I think the reason the best analysts on the sell-side do not leave for the buy-side is the change in lifestyle. Buy-side life is a lot more stressful than being a successful sell-side analyst. My analyst works 30 hours a week, works from home mostly so he sees his family a lot, and when he travels, it is usually for marketing events where there is a lot of socializing and fun. And by doing all this, he easily clears over a million a year, more than enough to live a very comfortable life.

Now he could move over to the buy-side and get paid more, but he probably won’t see his family as much, he will probably work more hours, from the office rather than home, he won’t be able to sleep if he makes a bad bet on earnings, he will wake up in the middle of the night and check is BBfor the Asian markets are doing.

Most top analysts do not want this, and this is why they choose to stay where they are.

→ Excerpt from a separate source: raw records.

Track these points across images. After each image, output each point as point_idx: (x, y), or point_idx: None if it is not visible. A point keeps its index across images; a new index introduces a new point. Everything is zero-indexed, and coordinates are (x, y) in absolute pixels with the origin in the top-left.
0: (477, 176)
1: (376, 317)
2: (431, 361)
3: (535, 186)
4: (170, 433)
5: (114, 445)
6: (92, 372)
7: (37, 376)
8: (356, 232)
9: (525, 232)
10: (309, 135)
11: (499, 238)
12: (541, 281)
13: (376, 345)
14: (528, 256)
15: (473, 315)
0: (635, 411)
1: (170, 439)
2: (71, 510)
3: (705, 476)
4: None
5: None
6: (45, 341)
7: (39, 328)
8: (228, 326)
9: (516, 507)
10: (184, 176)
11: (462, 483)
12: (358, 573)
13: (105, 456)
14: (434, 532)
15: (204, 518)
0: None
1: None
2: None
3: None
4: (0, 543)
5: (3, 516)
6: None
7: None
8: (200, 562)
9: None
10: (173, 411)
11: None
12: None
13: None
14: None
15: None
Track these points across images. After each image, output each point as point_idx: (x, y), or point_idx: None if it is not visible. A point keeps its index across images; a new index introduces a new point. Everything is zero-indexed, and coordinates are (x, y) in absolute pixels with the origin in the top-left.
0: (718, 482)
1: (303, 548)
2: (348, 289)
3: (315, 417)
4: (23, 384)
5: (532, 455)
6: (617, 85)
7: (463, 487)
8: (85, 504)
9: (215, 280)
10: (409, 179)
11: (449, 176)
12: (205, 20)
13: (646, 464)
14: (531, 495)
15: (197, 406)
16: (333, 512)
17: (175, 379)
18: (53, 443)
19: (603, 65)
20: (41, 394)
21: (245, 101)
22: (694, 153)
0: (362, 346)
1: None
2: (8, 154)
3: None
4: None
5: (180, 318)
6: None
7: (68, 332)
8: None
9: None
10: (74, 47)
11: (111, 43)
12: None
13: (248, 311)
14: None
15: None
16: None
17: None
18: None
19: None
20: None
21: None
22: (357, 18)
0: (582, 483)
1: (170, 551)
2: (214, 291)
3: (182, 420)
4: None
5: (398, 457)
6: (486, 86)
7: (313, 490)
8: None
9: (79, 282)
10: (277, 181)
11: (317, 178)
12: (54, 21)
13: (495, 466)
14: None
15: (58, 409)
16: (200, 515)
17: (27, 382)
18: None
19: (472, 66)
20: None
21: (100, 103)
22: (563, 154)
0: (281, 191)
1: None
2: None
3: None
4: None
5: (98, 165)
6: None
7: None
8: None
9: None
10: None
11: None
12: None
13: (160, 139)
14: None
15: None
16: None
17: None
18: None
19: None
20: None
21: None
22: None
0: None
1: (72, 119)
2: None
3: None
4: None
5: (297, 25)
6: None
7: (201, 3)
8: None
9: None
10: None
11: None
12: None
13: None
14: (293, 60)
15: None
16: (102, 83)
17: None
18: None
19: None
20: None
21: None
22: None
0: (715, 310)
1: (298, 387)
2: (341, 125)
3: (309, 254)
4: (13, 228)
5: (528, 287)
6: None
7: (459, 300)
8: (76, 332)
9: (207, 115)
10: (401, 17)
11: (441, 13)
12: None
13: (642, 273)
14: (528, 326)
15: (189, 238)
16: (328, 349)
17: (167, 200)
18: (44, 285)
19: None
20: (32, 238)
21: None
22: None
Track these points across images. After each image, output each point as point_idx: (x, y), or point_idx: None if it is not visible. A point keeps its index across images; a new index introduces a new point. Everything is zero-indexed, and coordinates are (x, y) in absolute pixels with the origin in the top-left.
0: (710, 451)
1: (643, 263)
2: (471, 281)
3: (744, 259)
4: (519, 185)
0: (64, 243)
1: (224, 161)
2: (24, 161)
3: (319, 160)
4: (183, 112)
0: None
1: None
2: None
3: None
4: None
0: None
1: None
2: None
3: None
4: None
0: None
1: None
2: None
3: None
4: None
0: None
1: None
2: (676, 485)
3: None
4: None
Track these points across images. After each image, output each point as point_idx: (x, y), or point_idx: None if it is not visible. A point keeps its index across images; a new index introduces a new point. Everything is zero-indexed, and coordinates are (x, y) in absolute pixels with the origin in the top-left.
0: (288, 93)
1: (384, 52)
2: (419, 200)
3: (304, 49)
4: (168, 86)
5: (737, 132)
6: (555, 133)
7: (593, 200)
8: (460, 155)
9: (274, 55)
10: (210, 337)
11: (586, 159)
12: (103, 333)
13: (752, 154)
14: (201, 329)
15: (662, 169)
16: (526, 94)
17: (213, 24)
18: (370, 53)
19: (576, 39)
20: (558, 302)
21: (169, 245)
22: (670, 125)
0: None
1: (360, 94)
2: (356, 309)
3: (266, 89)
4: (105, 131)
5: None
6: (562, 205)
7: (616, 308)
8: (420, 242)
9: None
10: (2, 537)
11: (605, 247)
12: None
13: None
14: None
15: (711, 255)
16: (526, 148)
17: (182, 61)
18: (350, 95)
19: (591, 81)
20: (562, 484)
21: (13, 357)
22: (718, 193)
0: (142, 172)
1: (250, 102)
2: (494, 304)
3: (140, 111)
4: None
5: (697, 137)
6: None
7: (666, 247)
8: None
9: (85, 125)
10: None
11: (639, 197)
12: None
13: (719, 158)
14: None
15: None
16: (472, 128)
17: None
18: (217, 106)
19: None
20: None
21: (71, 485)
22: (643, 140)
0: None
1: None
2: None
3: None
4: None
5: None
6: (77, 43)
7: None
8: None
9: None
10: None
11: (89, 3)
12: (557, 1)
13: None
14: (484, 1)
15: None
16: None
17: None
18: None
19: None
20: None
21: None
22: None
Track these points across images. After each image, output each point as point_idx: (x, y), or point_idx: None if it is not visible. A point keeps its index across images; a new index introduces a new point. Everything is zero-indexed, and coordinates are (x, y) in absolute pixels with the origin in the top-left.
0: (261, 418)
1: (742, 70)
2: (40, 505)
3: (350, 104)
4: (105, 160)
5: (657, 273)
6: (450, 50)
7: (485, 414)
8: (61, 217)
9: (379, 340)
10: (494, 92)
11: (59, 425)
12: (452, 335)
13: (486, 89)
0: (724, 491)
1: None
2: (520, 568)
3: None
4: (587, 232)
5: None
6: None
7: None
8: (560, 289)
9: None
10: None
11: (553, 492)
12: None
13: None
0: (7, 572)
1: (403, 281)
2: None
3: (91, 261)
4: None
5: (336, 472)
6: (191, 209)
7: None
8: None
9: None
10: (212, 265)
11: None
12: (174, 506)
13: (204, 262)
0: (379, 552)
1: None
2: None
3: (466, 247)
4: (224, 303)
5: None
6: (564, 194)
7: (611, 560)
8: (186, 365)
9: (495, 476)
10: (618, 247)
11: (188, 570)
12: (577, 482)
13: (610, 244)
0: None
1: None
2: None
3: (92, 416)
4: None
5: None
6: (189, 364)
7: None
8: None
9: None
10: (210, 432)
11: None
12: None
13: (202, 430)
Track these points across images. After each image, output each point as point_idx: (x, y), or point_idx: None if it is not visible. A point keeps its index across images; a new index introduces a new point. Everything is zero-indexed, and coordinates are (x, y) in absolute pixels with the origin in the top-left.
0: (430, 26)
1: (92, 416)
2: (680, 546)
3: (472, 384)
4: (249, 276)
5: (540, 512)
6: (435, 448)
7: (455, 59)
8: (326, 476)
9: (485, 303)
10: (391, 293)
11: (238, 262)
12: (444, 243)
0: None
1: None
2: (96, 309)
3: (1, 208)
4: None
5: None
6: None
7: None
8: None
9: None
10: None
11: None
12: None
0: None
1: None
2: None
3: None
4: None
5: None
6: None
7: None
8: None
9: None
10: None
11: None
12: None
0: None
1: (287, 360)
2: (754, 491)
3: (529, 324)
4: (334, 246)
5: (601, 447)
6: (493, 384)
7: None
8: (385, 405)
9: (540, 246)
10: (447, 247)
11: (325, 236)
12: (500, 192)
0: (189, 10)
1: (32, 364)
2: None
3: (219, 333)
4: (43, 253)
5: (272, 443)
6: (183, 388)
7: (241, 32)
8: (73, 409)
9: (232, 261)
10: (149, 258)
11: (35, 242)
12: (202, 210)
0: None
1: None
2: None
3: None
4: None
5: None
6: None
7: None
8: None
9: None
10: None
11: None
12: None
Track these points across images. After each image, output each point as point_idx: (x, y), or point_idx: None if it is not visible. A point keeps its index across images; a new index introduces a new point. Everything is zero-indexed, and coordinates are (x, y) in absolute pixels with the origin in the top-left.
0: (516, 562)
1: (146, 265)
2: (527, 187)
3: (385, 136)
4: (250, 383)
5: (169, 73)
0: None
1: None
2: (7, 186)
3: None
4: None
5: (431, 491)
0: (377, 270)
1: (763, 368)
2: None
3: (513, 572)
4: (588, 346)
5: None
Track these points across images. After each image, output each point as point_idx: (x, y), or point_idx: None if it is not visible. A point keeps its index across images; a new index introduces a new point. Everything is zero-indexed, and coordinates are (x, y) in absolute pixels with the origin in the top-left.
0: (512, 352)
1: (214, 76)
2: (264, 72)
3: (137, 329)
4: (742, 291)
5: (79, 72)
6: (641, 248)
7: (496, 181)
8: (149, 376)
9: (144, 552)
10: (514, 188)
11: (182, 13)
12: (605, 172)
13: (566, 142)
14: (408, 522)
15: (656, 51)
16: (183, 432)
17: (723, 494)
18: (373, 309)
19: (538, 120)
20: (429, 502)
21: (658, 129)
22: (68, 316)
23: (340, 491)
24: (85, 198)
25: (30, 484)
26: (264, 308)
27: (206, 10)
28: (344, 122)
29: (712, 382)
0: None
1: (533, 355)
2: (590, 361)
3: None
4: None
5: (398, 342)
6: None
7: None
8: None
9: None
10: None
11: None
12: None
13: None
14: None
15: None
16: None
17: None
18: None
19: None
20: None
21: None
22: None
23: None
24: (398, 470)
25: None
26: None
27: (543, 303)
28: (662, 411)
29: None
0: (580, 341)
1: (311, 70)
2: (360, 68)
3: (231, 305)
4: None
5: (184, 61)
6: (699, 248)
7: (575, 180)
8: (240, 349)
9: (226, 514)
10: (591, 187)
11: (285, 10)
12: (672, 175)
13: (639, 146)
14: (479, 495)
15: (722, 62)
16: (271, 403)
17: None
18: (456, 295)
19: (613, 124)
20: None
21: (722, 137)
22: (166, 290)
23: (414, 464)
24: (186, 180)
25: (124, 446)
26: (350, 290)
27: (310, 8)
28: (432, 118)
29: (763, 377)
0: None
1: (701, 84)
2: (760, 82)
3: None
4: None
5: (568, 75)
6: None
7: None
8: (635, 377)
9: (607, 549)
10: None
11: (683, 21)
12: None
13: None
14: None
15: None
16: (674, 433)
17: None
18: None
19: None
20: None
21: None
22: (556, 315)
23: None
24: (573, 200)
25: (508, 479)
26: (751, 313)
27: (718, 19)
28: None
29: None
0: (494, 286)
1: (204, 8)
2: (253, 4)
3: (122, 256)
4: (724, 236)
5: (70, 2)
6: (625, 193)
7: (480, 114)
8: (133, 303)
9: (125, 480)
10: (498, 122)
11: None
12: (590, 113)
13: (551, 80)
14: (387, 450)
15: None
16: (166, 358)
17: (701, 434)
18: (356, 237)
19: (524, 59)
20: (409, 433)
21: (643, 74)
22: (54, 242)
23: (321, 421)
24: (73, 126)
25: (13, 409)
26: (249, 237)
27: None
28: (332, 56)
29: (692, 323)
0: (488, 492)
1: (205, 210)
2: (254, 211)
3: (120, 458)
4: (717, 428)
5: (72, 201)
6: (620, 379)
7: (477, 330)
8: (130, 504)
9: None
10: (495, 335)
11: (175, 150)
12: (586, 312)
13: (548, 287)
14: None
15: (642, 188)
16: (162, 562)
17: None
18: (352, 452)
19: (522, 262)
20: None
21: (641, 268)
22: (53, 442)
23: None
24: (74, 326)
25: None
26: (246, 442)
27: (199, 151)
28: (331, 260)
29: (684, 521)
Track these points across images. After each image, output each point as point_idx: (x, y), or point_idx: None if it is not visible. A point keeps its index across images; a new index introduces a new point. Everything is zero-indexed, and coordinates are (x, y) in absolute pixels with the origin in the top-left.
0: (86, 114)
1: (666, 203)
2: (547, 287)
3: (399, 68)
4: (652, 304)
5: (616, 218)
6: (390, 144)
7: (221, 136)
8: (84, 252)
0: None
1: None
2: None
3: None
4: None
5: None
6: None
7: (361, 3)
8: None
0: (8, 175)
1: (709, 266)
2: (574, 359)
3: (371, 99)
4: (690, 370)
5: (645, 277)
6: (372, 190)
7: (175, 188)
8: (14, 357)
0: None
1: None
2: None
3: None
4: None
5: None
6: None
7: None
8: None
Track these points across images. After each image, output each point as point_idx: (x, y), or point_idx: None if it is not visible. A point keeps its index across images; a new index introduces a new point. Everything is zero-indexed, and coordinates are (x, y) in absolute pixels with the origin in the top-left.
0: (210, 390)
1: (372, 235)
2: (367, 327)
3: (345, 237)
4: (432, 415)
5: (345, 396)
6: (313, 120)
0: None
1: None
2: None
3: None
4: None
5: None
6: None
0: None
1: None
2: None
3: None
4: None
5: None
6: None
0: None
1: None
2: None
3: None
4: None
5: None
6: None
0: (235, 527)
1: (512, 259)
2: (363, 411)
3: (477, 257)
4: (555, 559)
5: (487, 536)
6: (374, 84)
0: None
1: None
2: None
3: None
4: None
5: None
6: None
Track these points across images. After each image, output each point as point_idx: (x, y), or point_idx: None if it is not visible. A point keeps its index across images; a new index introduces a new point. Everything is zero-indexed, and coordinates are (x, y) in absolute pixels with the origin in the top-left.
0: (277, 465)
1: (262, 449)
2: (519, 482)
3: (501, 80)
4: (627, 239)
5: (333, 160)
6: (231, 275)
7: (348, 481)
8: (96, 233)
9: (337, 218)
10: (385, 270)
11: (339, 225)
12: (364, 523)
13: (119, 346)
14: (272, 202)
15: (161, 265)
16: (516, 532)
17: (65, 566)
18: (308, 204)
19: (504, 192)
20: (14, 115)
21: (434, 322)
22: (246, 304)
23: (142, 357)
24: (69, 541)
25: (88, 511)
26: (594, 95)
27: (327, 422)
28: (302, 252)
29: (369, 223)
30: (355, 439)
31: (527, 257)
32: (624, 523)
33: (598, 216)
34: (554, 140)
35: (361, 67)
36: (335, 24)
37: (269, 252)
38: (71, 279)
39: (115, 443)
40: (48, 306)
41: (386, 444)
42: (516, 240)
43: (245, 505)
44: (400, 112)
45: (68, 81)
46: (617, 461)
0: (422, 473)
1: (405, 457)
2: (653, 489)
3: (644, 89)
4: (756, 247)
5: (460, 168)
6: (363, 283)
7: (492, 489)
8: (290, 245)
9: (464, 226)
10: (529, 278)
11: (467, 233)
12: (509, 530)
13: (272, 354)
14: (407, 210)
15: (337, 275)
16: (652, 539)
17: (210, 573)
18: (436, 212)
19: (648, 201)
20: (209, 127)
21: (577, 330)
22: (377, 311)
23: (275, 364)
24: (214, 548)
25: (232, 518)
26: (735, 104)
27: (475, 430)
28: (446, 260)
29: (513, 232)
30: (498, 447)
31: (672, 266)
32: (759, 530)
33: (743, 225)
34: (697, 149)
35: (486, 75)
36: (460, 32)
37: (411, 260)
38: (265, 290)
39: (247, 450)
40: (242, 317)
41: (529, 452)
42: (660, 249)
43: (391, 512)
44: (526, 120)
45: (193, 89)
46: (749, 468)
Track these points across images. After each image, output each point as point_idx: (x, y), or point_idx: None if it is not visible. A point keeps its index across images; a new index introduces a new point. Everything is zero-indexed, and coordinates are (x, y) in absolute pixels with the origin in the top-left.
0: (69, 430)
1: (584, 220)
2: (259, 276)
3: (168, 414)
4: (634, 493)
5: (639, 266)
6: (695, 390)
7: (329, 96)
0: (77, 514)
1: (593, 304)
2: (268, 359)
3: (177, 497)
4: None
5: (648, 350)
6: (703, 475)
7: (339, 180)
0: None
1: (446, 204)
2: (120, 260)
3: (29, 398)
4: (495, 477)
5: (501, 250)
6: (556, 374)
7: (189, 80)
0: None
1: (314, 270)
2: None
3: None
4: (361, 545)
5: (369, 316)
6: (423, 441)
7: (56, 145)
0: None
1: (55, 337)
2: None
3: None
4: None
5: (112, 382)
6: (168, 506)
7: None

4) The final topic I want to hit on his ER as an industry going forward. ER will always be around…and anyone who thinks that it is not is crazy. Aside from the content, ER is the liaison between investors and corporations…and there will always be the need for the liaison. Big institutional guys pay hundreds of millions of dollars each year just for the industry to perform its duty as a liaison, content aside. And that isn’t going anywhere. You can talk about equity volumes all you want, you can believe ER is a cost center all you want (which is not true), but the industry is going no where. Will it shrink? I don’t know..maybe, but it it will still be here because there is still a lot of money left for clients to spend to access the services ER offers.

Interesting math for all the aspiring ER monkeys, take the comp you want to earn, then divide it by 0.10. So $300,000/0.1= ~$3 million required top line revenue/year. Divided by 12: $250,000 top line revenue/month. Divide that by average comission, 1% for giggles: $25 million. That’s how much stock your names under coverage have to trade each month for you to get paid $300k/year. OP covers 20 names, so his bank needs to trade at least $1.25 million on each of those names per month. More if they actually want to pay OP the associate.”